Scientific Acceptability
Strengths
- The developer explained the internal consistency and test-retest used to assess data element reliability. Data used for testing were collected within the past five years. The developer reported internal consistency of 0.92 and test-retest reliability (Pearson correlation) of 0.94, which are above their respective thresholds.
Limitations
- It was unclear whether, for each patient, the same interviewer conducted the initial and follow-up interviews used for the test-retest reliability. If not, may need to provide some explanation for why that would not bias the results. It was unclear how many patients, and from how many entities, were included in the test-retest reliability testing. The R output provided states the number of subjects as 23, which seems low. The penultimate sentence from section 5.2.2 was unclear. It stated "The sample size used was the average number of complete responses across all items."
Rationale
- The developer reported data element-level reliability based on data collected within the last five years. Report internal consistency and test-retest reliability were above the thresholds of 0.7 and 0.5, respectively. Some clarification is needed about whether the same interviewer was used for test and retest interviews for a particular patient; the number of patients included for testing; and the penultimate sentence in section 5.2.2.
Strengths
- Validity: Construct validity of measure outcomes was evaluated with parallel analysis (PA) via scree plots as well as exploratory factor analysis (EFA). Results supported the instrument's construction.
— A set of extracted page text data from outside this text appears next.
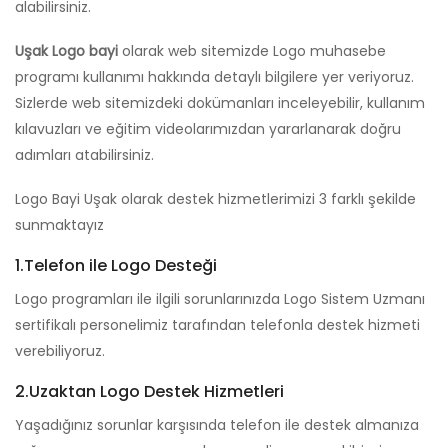
alabilirsiniz.
Uşak Logo bayi
olarak web sitemizde Logo muhasebe
programı kullanımı hakkında detaylı bilgilere yer veriyoruz.
Sizlerde web sitemizdeki dokümanları inceleyebilir, kullanım
kılavuzları ve eğitim videolarımızdan yararlanarak doğru
adımları atabilirsiniz.
Logo Bayi Uşak olarak destek hizmetlerimizi 3 farklı şekilde
sunmaktayız
1.Telefon ile Logo Desteği
Logo programları ile ilgili sorunlarınızda Logo Sistem Uzmanı
sertifikalı personelimiz tarafından telefonla destek hizmeti
verebiliyoruz.
2.Uzaktan Logo Destek Hizmetleri
Yaşadığınız sorunlar karşısında telefon ile destek almanıza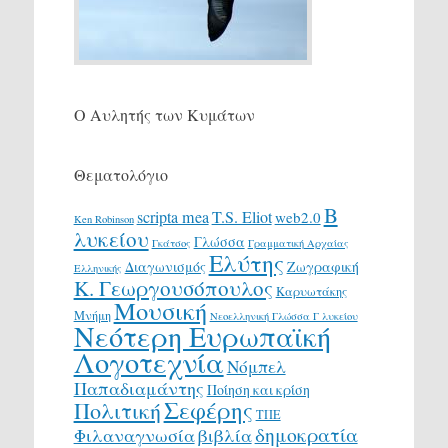
Ο Αυλητής των Κυμάτων
Θεματολόγιο
Β
scripta mea
T.S. Eliot
web2.0
Ken Robinson
λυκείου
Γλώσσα
Γκάτσος
Γραμματική Αρχαίας
Ελύτης
Διαγωνισμός
Ζωγραφική
Ελληνικής
Κ. Γεωργουσόπουλος
Καρυωτάκης
Μουσική
Μνήμη
Νεοελληνική Γλώσσα Γ λυκείου
Νεότερη Ευρωπαϊκή
Λογοτεχνία
Νόμπελ
Παπαδιαμάντης
Ποίηση και κρίση
Σεφέρης
Πολιτική
ΤΠΕ
δημοκρατία
Φιλαναγνωσία
βιβλία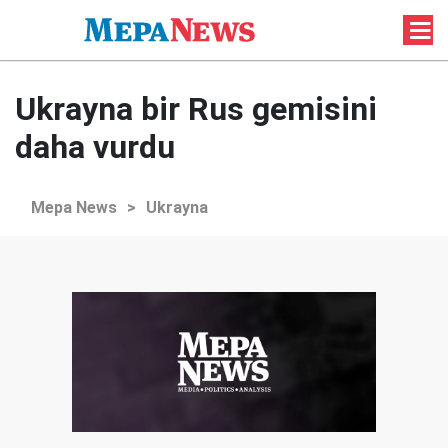
Ukrayna bir Rus gemisini
daha vurdu
Mepa News
>
Ukrayna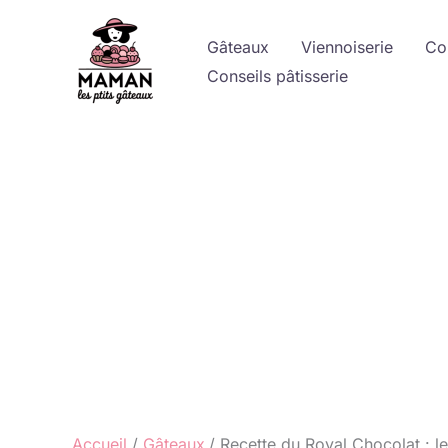
Aller
au
Gâteaux
Viennoiserie
Co
contenu
Conseils pâtisserie
Accueil
Gâteaux
Recette du Royal Chocolat : le 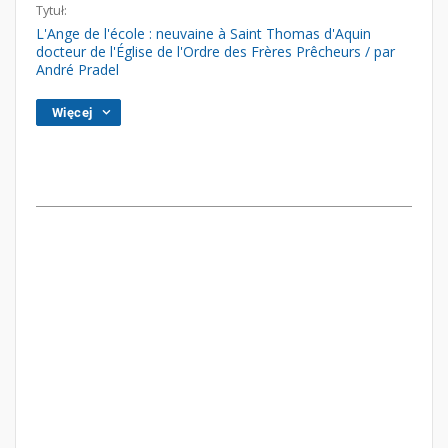
Tytuł:
L'Ange de l'école : neuvaine à Saint Thomas d'Aquin
docteur de l'Église de l'Ordre des Frères Prêcheurs / par
André Pradel
Więcej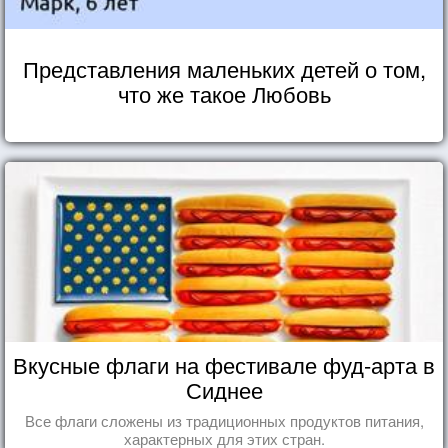
Представления маленьких детей о том,
что же такое Любовь
Вкусные флаги на фестивале фуд-арта в
Сиднее
Все флаги сложены из традиционных продуктов питания,
характерных для этих стран.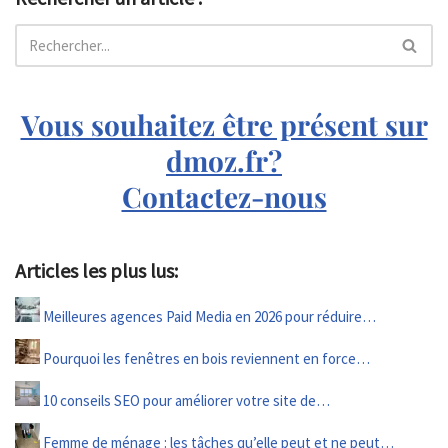
Vous souhaitez être présent sur
dmoz.fr?
Contactez-nous
Articles les plus lus:
Meilleures agences Paid Media en 2026 pour réduire…
Pourquoi les fenêtres en bois reviennent en force…
10 conseils SEO pour améliorer votre site de…
Femme de ménage : les tâches qu’elle peut et ne peut…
- Risk Adjustment (RA): The developer applied stratification to measure results by functional disability based on a conceptual model supported by literature and expert panels. Stratification was conducted to ensure fair comparisons and to enhance measure accuracy by accounting for differences in patient characteristics.
Limitations
- Validity: None identified.
- RA: Statistical analysis noted no meaningful differences in measure score between stratified categories. Additional risk variables were considered and included in conceptual model, but not analyzed due to lack of data availability.
Rationale
- Met justification (validity): The developer performed the required validity testing for this new measure, and validity testing results supported the instrument's construction.
- Met justification (RA): Stratification was applied to manage potential differences due to patient characteristics, supported by scientific literature and TEP findings. As additional entity-level data become available, future risk analyses including functional disability and other proposed risk factors are warranted to demonstrate that stratification ensures fair comparisons and enhances measure accuracy.
Use and Usability
Strengths
- The measure is not currently in use, but the developer indicates a plan for use in Quality Improvement with Benchmarking (external benchmarking to multiple organizations) and Quality Improvement (Internal to the specific organization).
Limitations
- The developer argues that accountable entities can use the measure results to improve performance. However, the guidance on implementing these actions is vague and lacks specificity.
Rationale
- For initial endorsement, there is a plan for use in at least one accountability application. However, it is unclear how accountable entities can improve their performance.
- The logic model notes key activities, such as person-centered services, training and education, and training and technical assistance. The submission could be strengthened by describing how the performance scores could be used to inform such activities and how the entities would go about securing this access to resources.
Public Comments
No public comments received…
No public comments received on this measure.